Friday, 1 April 2011

An Elephant Called Medo

One of the things that Jules and I definitely wanted to experience while in Chiang Mai was the magnificent Asian elephants of this region. While we were keen to see them up close, we were both adamant that we didn’t want to buy into anything exploitative. There were many tours that offered rides, performances and even elephants painting ... not for us! Instead we opted for the ‘Elephant Nature Park’ which is an elephant sanctuary that was set up in 1996 for injured and distressed elephants that have been physically and mentally abused or have experienced horrendous conditions working or performing. A 60km trip from Chiang Mai saw us joining a group of like-minded volunteers from around the world keen to make amends for the mistakes of mankind in some small way by befriending and caring for these beautiful creatures. As we were introduced to each of the elephants by name, stories were repeatedly related of such abuse that would bring a tear to your eye. It was gratifying that at least here they would spend the rest of their days living a peaceful and natural life in a caring environment.

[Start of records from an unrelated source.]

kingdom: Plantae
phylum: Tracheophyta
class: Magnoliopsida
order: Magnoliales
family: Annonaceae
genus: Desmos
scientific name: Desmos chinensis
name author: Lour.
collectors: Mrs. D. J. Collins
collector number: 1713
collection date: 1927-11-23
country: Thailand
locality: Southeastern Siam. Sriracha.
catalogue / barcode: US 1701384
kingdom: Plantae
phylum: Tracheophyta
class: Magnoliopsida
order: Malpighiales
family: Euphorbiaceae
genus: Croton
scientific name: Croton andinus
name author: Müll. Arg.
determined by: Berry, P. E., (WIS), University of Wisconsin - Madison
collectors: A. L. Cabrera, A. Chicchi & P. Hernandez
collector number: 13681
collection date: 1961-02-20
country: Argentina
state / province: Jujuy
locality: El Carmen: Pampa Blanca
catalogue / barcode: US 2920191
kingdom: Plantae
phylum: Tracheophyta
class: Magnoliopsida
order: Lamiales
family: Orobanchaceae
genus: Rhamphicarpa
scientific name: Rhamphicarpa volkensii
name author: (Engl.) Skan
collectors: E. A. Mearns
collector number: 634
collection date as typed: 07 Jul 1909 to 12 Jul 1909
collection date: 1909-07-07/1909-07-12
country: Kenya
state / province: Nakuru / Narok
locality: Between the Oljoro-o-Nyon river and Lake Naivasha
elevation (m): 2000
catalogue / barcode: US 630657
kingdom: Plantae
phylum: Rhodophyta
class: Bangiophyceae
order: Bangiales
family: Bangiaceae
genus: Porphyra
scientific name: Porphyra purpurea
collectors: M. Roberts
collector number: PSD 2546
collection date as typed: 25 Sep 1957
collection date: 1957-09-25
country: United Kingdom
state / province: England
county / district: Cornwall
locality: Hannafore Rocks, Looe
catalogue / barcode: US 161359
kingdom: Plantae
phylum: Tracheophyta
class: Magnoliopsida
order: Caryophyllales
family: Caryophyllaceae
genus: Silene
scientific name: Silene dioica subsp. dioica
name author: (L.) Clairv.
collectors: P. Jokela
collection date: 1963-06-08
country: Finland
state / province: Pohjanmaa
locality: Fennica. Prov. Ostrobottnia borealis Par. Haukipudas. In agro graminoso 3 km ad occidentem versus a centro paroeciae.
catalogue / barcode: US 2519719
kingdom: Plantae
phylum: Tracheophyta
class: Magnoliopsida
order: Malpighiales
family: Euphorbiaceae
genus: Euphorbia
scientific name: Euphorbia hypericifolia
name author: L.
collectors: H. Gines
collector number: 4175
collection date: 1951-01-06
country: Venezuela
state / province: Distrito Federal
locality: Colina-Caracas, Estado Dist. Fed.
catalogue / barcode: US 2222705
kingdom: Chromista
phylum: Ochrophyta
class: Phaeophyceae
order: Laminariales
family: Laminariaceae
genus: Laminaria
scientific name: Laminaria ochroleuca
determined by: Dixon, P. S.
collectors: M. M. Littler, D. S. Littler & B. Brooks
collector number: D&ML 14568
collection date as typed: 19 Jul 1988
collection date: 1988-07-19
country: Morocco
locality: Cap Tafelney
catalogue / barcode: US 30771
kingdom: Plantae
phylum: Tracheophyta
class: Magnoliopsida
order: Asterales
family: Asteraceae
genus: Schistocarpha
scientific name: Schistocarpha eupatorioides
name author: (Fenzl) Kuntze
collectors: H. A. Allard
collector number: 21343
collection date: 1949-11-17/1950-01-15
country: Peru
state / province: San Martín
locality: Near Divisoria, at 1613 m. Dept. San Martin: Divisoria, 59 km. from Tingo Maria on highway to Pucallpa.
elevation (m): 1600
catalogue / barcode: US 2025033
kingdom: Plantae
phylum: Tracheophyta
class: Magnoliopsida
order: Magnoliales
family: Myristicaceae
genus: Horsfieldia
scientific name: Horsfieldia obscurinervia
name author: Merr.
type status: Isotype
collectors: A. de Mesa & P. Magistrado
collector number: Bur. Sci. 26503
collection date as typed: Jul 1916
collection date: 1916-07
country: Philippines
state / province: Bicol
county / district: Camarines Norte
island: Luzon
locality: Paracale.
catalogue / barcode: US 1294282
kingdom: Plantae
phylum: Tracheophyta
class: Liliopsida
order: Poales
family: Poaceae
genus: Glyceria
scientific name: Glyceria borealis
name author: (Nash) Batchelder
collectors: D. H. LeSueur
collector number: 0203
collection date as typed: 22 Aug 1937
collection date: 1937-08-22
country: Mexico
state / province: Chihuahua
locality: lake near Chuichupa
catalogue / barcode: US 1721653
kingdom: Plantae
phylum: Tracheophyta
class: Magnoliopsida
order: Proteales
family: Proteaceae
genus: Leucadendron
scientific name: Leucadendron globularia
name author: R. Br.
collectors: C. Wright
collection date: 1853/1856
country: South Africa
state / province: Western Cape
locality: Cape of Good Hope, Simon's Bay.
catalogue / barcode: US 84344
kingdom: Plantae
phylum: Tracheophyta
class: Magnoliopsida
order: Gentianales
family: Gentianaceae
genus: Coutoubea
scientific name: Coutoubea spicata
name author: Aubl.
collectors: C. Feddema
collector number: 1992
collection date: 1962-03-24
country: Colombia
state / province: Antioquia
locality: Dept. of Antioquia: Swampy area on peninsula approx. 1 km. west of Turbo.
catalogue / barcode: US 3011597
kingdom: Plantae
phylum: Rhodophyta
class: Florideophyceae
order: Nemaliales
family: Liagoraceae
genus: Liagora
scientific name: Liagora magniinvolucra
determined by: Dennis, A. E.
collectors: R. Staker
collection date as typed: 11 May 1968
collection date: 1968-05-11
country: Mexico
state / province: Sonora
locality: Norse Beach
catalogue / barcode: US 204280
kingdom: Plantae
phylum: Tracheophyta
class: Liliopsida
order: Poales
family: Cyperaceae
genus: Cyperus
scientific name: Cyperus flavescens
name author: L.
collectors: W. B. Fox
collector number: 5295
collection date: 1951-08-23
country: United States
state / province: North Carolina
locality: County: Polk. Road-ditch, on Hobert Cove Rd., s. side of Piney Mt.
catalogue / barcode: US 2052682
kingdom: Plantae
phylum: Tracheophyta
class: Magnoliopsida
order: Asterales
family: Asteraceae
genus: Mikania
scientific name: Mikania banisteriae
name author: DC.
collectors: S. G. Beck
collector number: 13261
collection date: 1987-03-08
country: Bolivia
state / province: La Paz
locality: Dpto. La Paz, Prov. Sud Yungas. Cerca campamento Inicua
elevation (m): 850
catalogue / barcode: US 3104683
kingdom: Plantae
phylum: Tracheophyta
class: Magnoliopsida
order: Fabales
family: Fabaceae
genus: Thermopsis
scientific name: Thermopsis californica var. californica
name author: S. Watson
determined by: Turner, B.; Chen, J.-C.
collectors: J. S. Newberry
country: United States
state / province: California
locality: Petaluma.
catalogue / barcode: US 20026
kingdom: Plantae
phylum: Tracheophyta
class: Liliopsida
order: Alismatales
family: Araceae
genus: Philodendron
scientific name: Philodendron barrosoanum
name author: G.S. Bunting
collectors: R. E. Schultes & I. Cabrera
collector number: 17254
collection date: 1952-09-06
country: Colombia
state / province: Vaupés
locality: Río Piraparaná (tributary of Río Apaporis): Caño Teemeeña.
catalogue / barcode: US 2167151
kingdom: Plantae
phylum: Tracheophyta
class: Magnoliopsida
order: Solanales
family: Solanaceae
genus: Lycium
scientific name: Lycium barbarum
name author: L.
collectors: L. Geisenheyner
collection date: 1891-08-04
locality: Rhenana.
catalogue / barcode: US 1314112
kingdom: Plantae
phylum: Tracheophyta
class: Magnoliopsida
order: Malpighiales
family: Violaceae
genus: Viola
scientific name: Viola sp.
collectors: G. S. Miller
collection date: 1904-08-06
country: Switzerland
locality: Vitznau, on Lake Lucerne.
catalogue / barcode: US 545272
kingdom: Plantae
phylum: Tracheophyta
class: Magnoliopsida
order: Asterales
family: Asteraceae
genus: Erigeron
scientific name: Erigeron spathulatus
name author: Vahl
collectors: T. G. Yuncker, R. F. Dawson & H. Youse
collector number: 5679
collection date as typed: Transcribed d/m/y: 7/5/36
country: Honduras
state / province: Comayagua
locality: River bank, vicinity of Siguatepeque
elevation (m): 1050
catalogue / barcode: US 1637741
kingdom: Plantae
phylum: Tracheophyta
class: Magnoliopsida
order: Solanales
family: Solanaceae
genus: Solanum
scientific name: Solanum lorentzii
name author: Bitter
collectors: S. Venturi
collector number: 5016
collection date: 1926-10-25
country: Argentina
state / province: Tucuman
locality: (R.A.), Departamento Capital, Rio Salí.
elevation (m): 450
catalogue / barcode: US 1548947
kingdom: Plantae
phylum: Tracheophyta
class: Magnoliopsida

During our day we spent much of the time feeding the elephants huge volumes of fruit and vegetables and then in the heat of the afternoon, wandered down to the river to soak them with buckets of cooling water. Jules and I were both keen to assist one particular elephant called ‘Medo’ (Mae Do in Thai) who initially caught our attention because she had similar sounding name to ours. We learnt that Medo’s injuries and experiences had been horrific ( resulting in a broken back and damaged leg, but thankfully as a result of her time at the sanctuary she had developed a lovely gentle temperament. She walked slowly, awkwardly and generally behind the other elephants, but we were reassured that she was definitely part of their family and that there was a particular male elephant who would immediately come running to her aid if she called out to him. By the days end we left with a greater understanding of elephant behaviour, but more importantly an appreciation for the fine work being done by this sanctuary. In coming here we didn’t need any performances, just seeing the elephants happy, healthy and content was enough for us.
Footnote: Jules and I were so touched by Medo’s plight that we have now officially adopted her (or at least sponsored her) and will continue to watch her progress over the coming year.